In this system, the black-legged tick Ixodes scapularis is the vector of B. burgdorferi and has a wide host range, parasitising mammals, birds and reptiles. Some hosts such as white-footed mice, Peromyscus leucopus, and Eastern chipmunks, Tamias striatus, are competent transmission hosts of B. burgdorferi while others such as ground dwelling birds, lizards or raccoons are considered poor or incompetent reservoirs. Through empirical data and theoretical models Ostfeld et al., have argued that diverse communites may reduce the prevalence of infection of B. burgdorferi in ticks (and consequently the risk to the public health) as a greater proportion of ticks would feed on non-competent hosts than if the host community was dominated by a competent species. They have also suggested that the conditions required for the dilution effect to occur may be present in a number of other disease systems and as such the dilution effect (and the biodiversity mitigates disease concept) may be a more general phenomenon.

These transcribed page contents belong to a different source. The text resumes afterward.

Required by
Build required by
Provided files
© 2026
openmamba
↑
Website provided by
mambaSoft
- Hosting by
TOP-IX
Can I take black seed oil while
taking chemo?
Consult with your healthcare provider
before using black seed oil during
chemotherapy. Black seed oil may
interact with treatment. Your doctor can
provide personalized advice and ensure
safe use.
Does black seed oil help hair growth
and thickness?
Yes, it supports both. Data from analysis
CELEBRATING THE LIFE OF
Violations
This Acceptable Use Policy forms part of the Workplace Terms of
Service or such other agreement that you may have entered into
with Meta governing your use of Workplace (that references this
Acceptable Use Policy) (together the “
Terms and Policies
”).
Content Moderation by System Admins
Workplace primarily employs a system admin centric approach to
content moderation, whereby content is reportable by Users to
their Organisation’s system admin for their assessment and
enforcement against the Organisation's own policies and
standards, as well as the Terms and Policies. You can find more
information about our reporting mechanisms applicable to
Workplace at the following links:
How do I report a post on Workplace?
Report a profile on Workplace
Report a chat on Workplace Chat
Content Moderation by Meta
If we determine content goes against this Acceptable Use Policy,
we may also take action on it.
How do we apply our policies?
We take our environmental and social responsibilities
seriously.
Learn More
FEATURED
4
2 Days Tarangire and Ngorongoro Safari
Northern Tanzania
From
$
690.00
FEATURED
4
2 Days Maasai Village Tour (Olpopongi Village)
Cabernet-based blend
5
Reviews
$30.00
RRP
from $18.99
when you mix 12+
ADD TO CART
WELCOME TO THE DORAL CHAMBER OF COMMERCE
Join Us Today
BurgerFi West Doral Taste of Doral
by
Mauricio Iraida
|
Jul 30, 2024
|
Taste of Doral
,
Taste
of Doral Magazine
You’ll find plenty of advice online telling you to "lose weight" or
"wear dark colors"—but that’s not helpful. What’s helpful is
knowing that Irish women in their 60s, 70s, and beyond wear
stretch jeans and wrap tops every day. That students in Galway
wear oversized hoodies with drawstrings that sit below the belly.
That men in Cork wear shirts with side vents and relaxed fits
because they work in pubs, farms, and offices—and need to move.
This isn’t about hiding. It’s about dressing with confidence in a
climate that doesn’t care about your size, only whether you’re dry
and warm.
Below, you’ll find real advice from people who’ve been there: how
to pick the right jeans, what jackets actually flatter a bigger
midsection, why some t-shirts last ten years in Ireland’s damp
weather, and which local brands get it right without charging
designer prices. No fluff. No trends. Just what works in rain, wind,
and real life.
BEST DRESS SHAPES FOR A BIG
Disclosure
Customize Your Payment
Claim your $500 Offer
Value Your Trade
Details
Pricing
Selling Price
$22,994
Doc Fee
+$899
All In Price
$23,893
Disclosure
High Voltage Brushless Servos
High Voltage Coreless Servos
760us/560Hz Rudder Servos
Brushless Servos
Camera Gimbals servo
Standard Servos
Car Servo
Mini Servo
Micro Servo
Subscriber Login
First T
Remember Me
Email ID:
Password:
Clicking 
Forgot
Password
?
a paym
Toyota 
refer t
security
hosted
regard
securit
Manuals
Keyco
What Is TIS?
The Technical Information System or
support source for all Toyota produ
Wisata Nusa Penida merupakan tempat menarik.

Understandably, the attractive concept that biodiversity may reduce the risk of disease in humans has proved popular and prompted research in other vector-borne systems (e.g. WNV, mosquitoes and birds) as well as for systems involving indirectly ( e.g. Schistosoma and snails) and directly transmitted parasites (e.g. Hantavirus and rodents). However, not everyone is convinced that the dilution effect is a general concept; in the June 2012 issue of Parasitology Randolph and Dobson provide a comprehensive review of the dilution effect literature along with an equally enthusiastic critique of the dilution effect. They argue that the “biodiversity buffers disease” concept is Panglossian (after Dr. Pangloss, an overly optimistic character in Voltaire’s 1759 satire, Candide) and utilitarian, applicable only in certain extreme and simplified systems and is therefore not a general phenomenon and further should not be used to guide funding or policy. Ostfeld’s rebuttal in September of this year highlights distortions and errors in the critique asserting that dilution effect theory has been developed carefully considering the complexities of community ecology and that the dilution effect is widespread among plant and animal disease systems. In somewhat of a middle ground a meta-analysis published in Ecology Letters in May this year suggests the overall relationship between biodiversity and disease is weak and effects are idiosyncratic to specific disease systems.
Clearly, there is a wide spectrum of views on the effects of biodiversity on disease risk, further studies will elucidate the role of biodiversity in mitigating risk and will further reveal the extent to which the dilution effect is present in disease systems. Given the complexities of pathogen and vector life histories, host-vector interactions and host community structure a pragmatic approach would be to examine each system in its own right rather than have generalised concepts about the role of biodiversity in mitigating disease risk. One thing for certain is that the discussion surrounding biodiversity and disease risk will continue.